Required work: Print each entry exactly, all the way through.

(Stored data)
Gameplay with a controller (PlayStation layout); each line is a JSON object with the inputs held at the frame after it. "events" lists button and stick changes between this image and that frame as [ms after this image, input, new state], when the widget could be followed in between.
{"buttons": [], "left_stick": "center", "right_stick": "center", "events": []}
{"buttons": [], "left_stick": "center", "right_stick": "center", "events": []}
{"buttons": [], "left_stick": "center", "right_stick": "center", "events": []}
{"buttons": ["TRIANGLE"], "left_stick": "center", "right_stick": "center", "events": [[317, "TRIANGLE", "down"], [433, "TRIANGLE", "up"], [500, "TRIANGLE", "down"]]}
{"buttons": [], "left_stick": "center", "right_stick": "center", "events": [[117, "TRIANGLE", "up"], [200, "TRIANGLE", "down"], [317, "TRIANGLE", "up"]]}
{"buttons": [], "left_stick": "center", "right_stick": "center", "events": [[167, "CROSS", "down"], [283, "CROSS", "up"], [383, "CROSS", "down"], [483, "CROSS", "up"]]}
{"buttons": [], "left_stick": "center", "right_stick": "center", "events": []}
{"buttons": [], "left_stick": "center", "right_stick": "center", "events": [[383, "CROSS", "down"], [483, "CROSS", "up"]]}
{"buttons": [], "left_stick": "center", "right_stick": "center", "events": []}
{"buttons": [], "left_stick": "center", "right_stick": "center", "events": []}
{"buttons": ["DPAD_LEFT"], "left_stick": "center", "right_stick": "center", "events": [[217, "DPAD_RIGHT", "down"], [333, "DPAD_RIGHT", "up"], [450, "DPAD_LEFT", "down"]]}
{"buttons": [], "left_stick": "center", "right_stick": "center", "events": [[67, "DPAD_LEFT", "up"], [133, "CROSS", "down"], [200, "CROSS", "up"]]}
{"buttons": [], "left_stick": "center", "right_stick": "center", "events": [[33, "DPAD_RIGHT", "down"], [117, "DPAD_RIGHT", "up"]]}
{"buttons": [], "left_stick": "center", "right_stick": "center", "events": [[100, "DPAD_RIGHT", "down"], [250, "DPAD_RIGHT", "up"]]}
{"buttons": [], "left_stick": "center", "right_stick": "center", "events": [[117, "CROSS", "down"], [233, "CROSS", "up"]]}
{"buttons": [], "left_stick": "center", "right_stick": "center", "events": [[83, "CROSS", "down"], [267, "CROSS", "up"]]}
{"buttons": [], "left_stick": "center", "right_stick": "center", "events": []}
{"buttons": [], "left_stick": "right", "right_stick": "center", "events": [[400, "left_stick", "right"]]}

Answer space:
Gameplay with a controller (PlayStation layout); each line is a JSON object with the inputs held at the frame after it. "events" lists button and stick changes between this image and that frame as [ms after this image, input, new state], when the widget could be followed in between.
{"buttons": [], "left_stick": "center", "right_stick": "center", "events": []}
{"buttons": [], "left_stick": "center", "right_stick": "center", "events": []}
{"buttons": [], "left_stick": "center", "right_stick": "center", "events": []}
{"buttons": ["TRIANGLE"], "left_stick": "center", "right_stick": "center", "events": [[317, "TRIANGLE", "down"], [433, "TRIANGLE", "up"], [500, "TRIANGLE", "down"]]}
{"buttons": [], "left_stick": "center", "right_stick": "center", "events": [[117, "TRIANGLE", "up"], [200, "TRIANGLE", "down"], [317, "TRIANGLE", "up"]]}
{"buttons": [], "left_stick": "center", "right_stick": "center", "events": [[167, "CROSS", "down"], [283, "CROSS", "up"], [383, "CROSS", "down"], [483, "CROSS", "up"]]}
{"buttons": [], "left_stick": "center", "right_stick": "center", "events": []}
{"buttons": [], "left_stick": "center", "right_stick": "center", "events": [[383, "CROSS", "down"], [483, "CROSS", "up"]]}
{"buttons": [], "left_stick": "center", "right_stick": "center", "events": []}
{"buttons": [], "left_stick": "center", "right_stick": "center", "events": []}
{"buttons": ["DPAD_LEFT"], "left_stick": "center", "right_stick": "center", "events": [[217, "DPAD_RIGHT", "down"], [333, "DPAD_RIGHT", "up"], [450, "DPAD_LEFT", "down"]]}
{"buttons": [], "left_stick": "center", "right_stick": "center", "events": [[67, "DPAD_LEFT", "up"], [133, "CROSS", "down"], [200, "CROSS", "up"]]}
{"buttons": [], "left_stick": "center", "right_stick": "center", "events": [[33, "DPAD_RIGHT", "down"], [117, "DPAD_RIGHT", "up"]]}
{"buttons": [], "left_stick": "center", "right_stick": "center", "events": [[100, "DPAD_RIGHT", "down"], [250, "DPAD_RIGHT", "up"]]}
{"buttons": [], "left_stick": "center", "right_stick": "center", "events": [[117, "CROSS", "down"], [233, "CROSS", "up"]]}
{"buttons": [], "left_stick": "center", "right_stick": "center", "events": [[83, "CROSS", "down"], [267, "CROSS", "up"]]}
{"buttons": [], "left_stick": "center", "right_stick": "center", "events": []}
{"buttons": [], "left_stick": "right", "right_stick": "center", "events": [[400, "left_stick", "right"]]}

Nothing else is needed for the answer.